■ **Instruction**
Gather every line in the records below that contains the word "former".

[Records contained in a dataset]
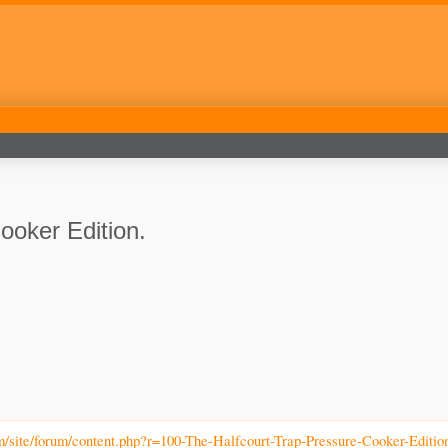
ooker Edition.
m/site/forum/content.php?r=100-The-Halfcourt-Trap-Pressure-Cooker-Editio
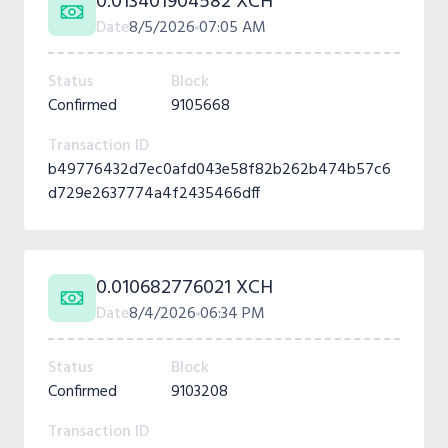
0.013401904582 XCH
Date
8/5/2026
07:05 AM
Status
Block
Confirmed
9105668
Transaction ID
b49776432d7ec0afd043e58f82b262b474b57c6
d729e2637774a4f2435466dff
0.010682776021 XCH
Date
8/4/2026
06:34 PM
Status
Block
Confirmed
9103208
Transaction ID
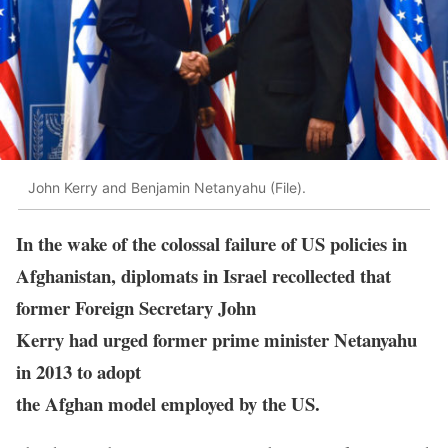
John Kerry and Benjamin Netanyahu (File).
In the wake of the colossal failure of US policies in
Afghanistan, diplomats in Israel recollected that
former Foreign Secretary John
Kerry had urged former prime minister Netanyahu
in 2013 to adopt
the Afghan model employed by the US.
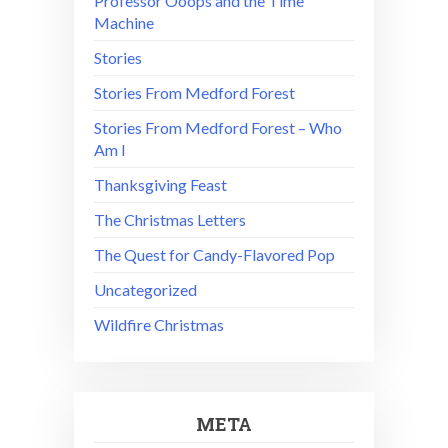
Professor Ooops and the Time
Machine
Stories
Stories From Medford Forest
Stories From Medford Forest – Who
Am I
Thanksgiving Feast
The Christmas Letters
The Quest for Candy-Flavored Pop
Uncategorized
Wildfire Christmas
META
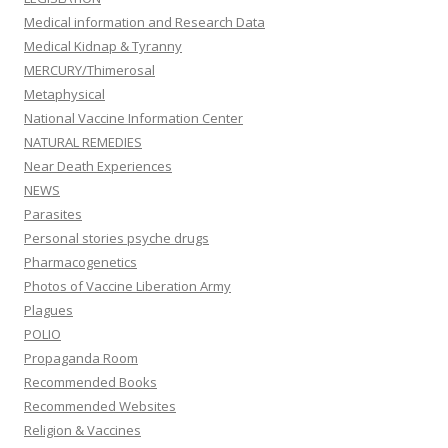
Medical information and Research Data
Medical Kidnap & Tyranny
MERCURY/Thimerosal
Metaphysical
National Vaccine Information Center
NATURAL REMEDIES
Near Death Experiences
NEWS
Parasites
Personal stories psyche drugs
Pharmacogenetics
Photos of Vaccine Liberation Army
Plagues
POLIO
Propaganda Room
Recommended Books
Recommended Websites
Religion & Vaccines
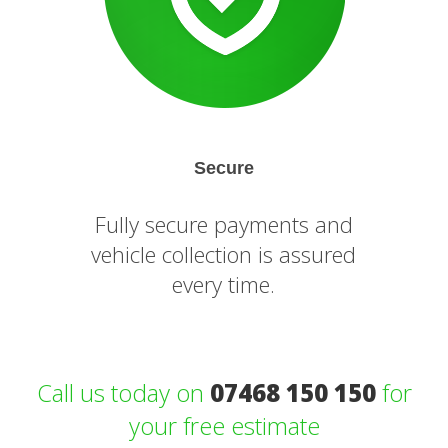
Secure
Fully secure payments and
vehicle collection is assured
every time.
Call us today on
07468 150 150
for
your free estimate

■ **Exercise output**
former Foreign Secretary John
Kerry had urged former prime minister Netanyahu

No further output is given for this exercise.